## RAW RECORDS
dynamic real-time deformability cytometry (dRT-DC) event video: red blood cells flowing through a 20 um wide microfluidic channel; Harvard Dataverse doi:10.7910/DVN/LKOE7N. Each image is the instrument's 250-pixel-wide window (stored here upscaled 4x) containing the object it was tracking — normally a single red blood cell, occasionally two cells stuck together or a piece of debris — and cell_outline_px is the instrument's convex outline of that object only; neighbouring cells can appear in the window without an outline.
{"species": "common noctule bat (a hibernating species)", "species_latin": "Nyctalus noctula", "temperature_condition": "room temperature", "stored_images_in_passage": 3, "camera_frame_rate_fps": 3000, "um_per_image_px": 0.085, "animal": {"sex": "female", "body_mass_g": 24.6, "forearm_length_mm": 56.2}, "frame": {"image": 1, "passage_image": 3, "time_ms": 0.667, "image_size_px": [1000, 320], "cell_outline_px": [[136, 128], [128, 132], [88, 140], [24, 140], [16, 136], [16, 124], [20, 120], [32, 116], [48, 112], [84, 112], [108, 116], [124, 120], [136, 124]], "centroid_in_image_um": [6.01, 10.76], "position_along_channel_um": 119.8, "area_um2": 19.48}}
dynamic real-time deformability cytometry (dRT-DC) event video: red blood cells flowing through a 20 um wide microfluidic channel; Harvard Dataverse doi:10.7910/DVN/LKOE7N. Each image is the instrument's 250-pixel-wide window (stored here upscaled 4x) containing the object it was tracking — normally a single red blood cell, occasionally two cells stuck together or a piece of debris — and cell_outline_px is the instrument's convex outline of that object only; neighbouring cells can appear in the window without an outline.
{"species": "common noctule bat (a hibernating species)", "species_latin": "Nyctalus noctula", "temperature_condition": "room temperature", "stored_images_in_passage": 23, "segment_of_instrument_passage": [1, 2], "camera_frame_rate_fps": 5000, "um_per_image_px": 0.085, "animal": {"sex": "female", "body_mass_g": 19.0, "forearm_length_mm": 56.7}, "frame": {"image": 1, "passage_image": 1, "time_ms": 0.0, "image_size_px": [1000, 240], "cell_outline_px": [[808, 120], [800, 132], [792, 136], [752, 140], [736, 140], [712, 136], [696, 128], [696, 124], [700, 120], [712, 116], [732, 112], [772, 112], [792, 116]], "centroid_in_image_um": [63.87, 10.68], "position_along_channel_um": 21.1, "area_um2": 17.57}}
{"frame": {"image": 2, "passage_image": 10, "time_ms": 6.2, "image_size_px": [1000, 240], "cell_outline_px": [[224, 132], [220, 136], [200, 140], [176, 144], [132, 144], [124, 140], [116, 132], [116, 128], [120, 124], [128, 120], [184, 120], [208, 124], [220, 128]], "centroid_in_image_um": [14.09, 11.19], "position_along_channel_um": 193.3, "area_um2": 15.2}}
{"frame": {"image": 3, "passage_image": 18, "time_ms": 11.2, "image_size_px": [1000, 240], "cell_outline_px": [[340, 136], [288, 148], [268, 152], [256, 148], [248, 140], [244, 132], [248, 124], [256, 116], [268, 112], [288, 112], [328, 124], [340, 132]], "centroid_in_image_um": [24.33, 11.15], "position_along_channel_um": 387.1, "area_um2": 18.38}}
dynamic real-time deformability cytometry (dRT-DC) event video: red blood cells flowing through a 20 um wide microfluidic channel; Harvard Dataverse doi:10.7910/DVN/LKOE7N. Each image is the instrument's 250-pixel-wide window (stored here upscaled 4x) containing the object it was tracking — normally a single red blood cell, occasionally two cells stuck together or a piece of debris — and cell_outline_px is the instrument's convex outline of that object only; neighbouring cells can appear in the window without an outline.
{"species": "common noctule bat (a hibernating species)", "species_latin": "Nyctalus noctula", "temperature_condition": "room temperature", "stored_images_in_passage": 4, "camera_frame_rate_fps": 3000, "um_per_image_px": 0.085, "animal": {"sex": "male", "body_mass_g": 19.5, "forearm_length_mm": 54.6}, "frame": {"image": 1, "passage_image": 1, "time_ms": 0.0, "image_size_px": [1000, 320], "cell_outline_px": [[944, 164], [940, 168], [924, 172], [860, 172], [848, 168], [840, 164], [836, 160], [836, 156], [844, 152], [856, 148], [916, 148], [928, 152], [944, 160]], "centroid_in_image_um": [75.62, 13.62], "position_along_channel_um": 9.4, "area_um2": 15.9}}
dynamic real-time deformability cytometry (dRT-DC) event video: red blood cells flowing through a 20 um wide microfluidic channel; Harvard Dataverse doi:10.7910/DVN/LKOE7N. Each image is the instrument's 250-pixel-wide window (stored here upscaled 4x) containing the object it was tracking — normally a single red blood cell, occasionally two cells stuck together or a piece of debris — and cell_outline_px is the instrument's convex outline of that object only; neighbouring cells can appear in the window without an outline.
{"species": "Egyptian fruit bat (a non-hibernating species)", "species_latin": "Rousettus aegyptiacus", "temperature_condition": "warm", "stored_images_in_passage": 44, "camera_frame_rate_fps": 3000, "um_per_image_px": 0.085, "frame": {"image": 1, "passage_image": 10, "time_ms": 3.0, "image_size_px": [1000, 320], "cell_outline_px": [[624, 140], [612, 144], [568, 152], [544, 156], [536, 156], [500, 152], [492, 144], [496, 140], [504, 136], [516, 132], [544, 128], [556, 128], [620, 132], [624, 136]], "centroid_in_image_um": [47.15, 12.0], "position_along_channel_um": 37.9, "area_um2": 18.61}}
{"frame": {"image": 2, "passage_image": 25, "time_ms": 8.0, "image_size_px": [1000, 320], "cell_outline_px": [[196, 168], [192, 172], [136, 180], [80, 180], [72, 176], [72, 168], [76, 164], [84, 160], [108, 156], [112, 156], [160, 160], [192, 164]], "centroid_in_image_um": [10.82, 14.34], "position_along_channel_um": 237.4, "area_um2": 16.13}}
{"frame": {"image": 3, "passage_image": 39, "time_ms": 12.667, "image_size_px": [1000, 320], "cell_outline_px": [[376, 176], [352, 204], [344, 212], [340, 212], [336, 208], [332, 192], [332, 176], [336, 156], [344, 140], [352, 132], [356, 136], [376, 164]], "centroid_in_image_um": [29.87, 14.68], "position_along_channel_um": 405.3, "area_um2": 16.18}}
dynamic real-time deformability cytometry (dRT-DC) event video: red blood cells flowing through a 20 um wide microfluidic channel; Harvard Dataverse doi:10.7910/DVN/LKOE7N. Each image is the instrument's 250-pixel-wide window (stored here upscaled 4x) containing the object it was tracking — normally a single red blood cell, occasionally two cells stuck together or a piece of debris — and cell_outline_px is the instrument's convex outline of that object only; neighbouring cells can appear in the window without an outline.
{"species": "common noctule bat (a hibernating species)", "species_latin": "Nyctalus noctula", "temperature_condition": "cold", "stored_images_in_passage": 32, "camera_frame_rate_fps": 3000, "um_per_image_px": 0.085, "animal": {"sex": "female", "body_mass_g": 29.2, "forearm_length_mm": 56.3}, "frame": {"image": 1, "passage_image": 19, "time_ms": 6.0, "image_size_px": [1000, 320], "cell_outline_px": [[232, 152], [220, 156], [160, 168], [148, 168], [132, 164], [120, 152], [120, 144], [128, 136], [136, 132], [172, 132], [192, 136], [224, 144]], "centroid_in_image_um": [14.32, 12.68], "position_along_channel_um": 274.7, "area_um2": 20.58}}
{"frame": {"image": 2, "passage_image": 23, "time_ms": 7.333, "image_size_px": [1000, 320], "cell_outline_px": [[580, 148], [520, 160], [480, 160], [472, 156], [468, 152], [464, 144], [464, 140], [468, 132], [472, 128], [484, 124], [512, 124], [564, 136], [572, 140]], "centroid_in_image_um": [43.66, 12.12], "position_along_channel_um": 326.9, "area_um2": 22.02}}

## STATED PROBLEM
Nothing should be changed: write out all of the data as is.

## REPLY TO THE EXERCISE
dynamic real-time deformability cytometry (dRT-DC) event video: red blood cells flowing through a 20 um wide microfluidic channel; Harvard Dataverse doi:10.7910/DVN/LKOE7N. Each image is the instrument's 250-pixel-wide window (stored here upscaled 4x) containing the object it was tracking — normally a single red blood cell, occasionally two cells stuck together or a piece of debris — and cell_outline_px is the instrument's convex outline of that object only; neighbouring cells can appear in the window without an outline.
{"species": "common noctule bat (a hibernating species)", "species_latin": "Nyctalus noctula", "temperature_condition": "room temperature", "stored_images_in_passage": 3, "camera_frame_rate_fps": 3000, "um_per_image_px": 0.085, "animal": {"sex": "female", "body_mass_g": 24.6, "forearm_length_mm": 56.2}, "frame": {"image": 1, "passage_image": 3, "time_ms": 0.667, "image_size_px": [1000, 320], "cell_outline_px": [[136, 128], [128, 132], [88, 140], [24, 140], [16, 136], [16, 124], [20, 120], [32, 116], [48, 112], [84, 112], [108, 116], [124, 120], [136, 124]], "centroid_in_image_um": [6.01, 10.76], "position_along_channel_um": 119.8, "area_um2": 19.48}}
dynamic real-time deformability cytometry (dRT-DC) event video: red blood cells flowing through a 20 um wide microfluidic channel; Harvard Dataverse doi:10.7910/DVN/LKOE7N. Each image is the instrument's 250-pixel-wide window (stored here upscaled 4x) containing the object it was tracking — normally a single red blood cell, occasionally two cells stuck together or a piece of debris — and cell_outline_px is the instrument's convex outline of that object only; neighbouring cells can appear in the window without an outline.
{"species": "common noctule bat (a hibernating species)", "species_latin": "Nyctalus noctula", "temperature_condition": "room temperature", "stored_images_in_passage": 23, "segment_of_instrument_passage": [1, 2], "camera_frame_rate_fps": 5000, "um_per_image_px": 0.085, "animal": {"sex": "female", "body_mass_g": 19.0, "forearm_length_mm": 56.7}, "frame": {"image": 1, "passage_image": 1, "time_ms": 0.0, "image_size_px": [1000, 240], "cell_outline_px": [[808, 120], [800, 132], [792, 136], [752, 140], [736, 140], [712, 136], [696, 128], [696, 124], [700, 120], [712, 116], [732, 112], [772, 112], [792, 116]], "centroid_in_image_um": [63.87, 10.68], "position_along_channel_um": 21.1, "area_um2": 17.57}}
{"frame": {"image": 2, "passage_image": 10, "time_ms": 6.2, "image_size_px": [1000, 240], "cell_outline_px": [[224, 132], [220, 136], [200, 140], [176, 144], [132, 144], [124, 140], [116, 132], [116, 128], [120, 124], [128, 120], [184, 120], [208, 124], [220, 128]], "centroid_in_image_um": [14.09, 11.19], "position_along_channel_um": 193.3, "area_um2": 15.2}}
{"frame": {"image": 3, "passage_image": 18, "time_ms": 11.2, "image_size_px": [1000, 240], "cell_outline_px": [[340, 136], [288, 148], [268, 152], [256, 148], [248, 140], [244, 132], [248, 124], [256, 116], [268, 112], [288, 112], [328, 124], [340, 132]], "centroid_in_image_um": [24.33, 11.15], "position_along_channel_um": 387.1, "area_um2": 18.38}}
dynamic real-time deformability cytometry (dRT-DC) event video: red blood cells flowing through a 20 um wide microfluidic channel; Harvard Dataverse doi:10.7910/DVN/LKOE7N. Each image is the instrument's 250-pixel-wide window (stored here upscaled 4x) containing the object it was tracking — normally a single red blood cell, occasionally two cells stuck together or a piece of debris — and cell_outline_px is the instrument's convex outline of that object only; neighbouring cells can appear in the window without an outline.
{"species": "common noctule bat (a hibernating species)", "species_latin": "Nyctalus noctula", "temperature_condition": "room temperature", "stored_images_in_passage": 4, "camera_frame_rate_fps": 3000, "um_per_image_px": 0.085, "animal": {"sex": "male", "body_mass_g": 19.5, "forearm_length_mm": 54.6}, "frame": {"image": 1, "passage_image": 1, "time_ms": 0.0, "image_size_px": [1000, 320], "cell_outline_px": [[944, 164], [940, 168], [924, 172], [860, 172], [848, 168], [840, 164], [836, 160], [836, 156], [844, 152], [856, 148], [916, 148], [928, 152], [944, 160]], "centroid_in_image_um": [75.62, 13.62], "position_along_channel_um": 9.4, "area_um2": 15.9}}
dynamic real-time deformability cytometry (dRT-DC) event video: red blood cells flowing through a 20 um wide microfluidic channel; Harvard Dataverse doi:10.7910/DVN/LKOE7N. Each image is the instrument's 250-pixel-wide window (stored here upscaled 4x) containing the object it was tracking — normally a single red blood cell, occasionally two cells stuck together or a piece of debris — and cell_outline_px is the instrument's convex outline of that object only; neighbouring cells can appear in the window without an outline.
{"species": "Egyptian fruit bat (a non-hibernating species)", "species_latin": "Rousettus aegyptiacus", "temperature_condition": "warm", "stored_images_in_passage": 44, "camera_frame_rate_fps": 3000, "um_per_image_px": 0.085, "frame": {"image": 1, "passage_image": 10, "time_ms": 3.0, "image_size_px": [1000, 320], "cell_outline_px": [[624, 140], [612, 144], [568, 152], [544, 156], [536, 156], [500, 152], [492, 144], [496, 140], [504, 136], [516, 132], [544, 128], [556, 128], [620, 132], [624, 136]], "centroid_in_image_um": [47.15, 12.0], "position_along_channel_um": 37.9, "area_um2": 18.61}}
{"frame": {"image": 2, "passage_image": 25, "time_ms": 8.0, "image_size_px": [1000, 320], "cell_outline_px": [[196, 168], [192, 172], [136, 180], [80, 180], [72, 176], [72, 168], [76, 164], [84, 160], [108, 156], [112, 156], [160, 160], [192, 164]], "centroid_in_image_um": [10.82, 14.34], "position_along_channel_um": 237.4, "area_um2": 16.13}}
{"frame": {"image": 3, "passage_image": 39, "time_ms": 12.667, "image_size_px": [1000, 320], "cell_outline_px": [[376, 176], [352, 204], [344, 212], [340, 212], [336, 208], [332, 192], [332, 176], [336, 156], [344, 140], [352, 132], [356, 136], [376, 164]], "centroid_in_image_um": [29.87, 14.68], "position_along_channel_um": 405.3, "area_um2": 16.18}}
dynamic real-time deformability cytometry (dRT-DC) event video: red blood cells flowing through a 20 um wide microfluidic channel; Harvard Dataverse doi:10.7910/DVN/LKOE7N. Each image is the instrument's 250-pixel-wide window (stored here upscaled 4x) containing the object it was tracking — normally a single red blood cell, occasionally two cells stuck together or a piece of debris — and cell_outline_px is the instrument's convex outline of that object only; neighbouring cells can appear in the window without an outline.
{"species": "common noctule bat (a hibernating species)", "species_latin": "Nyctalus noctula", "temperature_condition": "cold", "stored_images_in_passage": 32, "camera_frame_rate_fps": 3000, "um_per_image_px": 0.085, "animal": {"sex": "female", "body_mass_g": 29.2, "forearm_length_mm": 56.3}, "frame": {"image": 1, "passage_image": 19, "time_ms": 6.0, "image_size_px": [1000, 320], "cell_outline_px": [[232, 152], [220, 156], [160, 168], [148, 168], [132, 164], [120, 152], [120, 144], [128, 136], [136, 132], [172, 132], [192, 136], [224, 144]], "centroid_in_image_um": [14.32, 12.68], "position_along_channel_um": 274.7, "area_um2": 20.58}}
{"frame": {"image": 2, "passage_image": 23, "time_ms": 7.333, "image_size_px": [1000, 320], "cell_outline_px": [[580, 148], [520, 160], [480, 160], [472, 156], [468, 152], [464, 144], [464, 140], [468, 132], [472, 128], [484, 124], [512, 124], [564, 136], [572, 140]], "centroid_in_image_um": [43.66, 12.12], "position_along_channel_um": 326.9, "area_um2": 22.02}}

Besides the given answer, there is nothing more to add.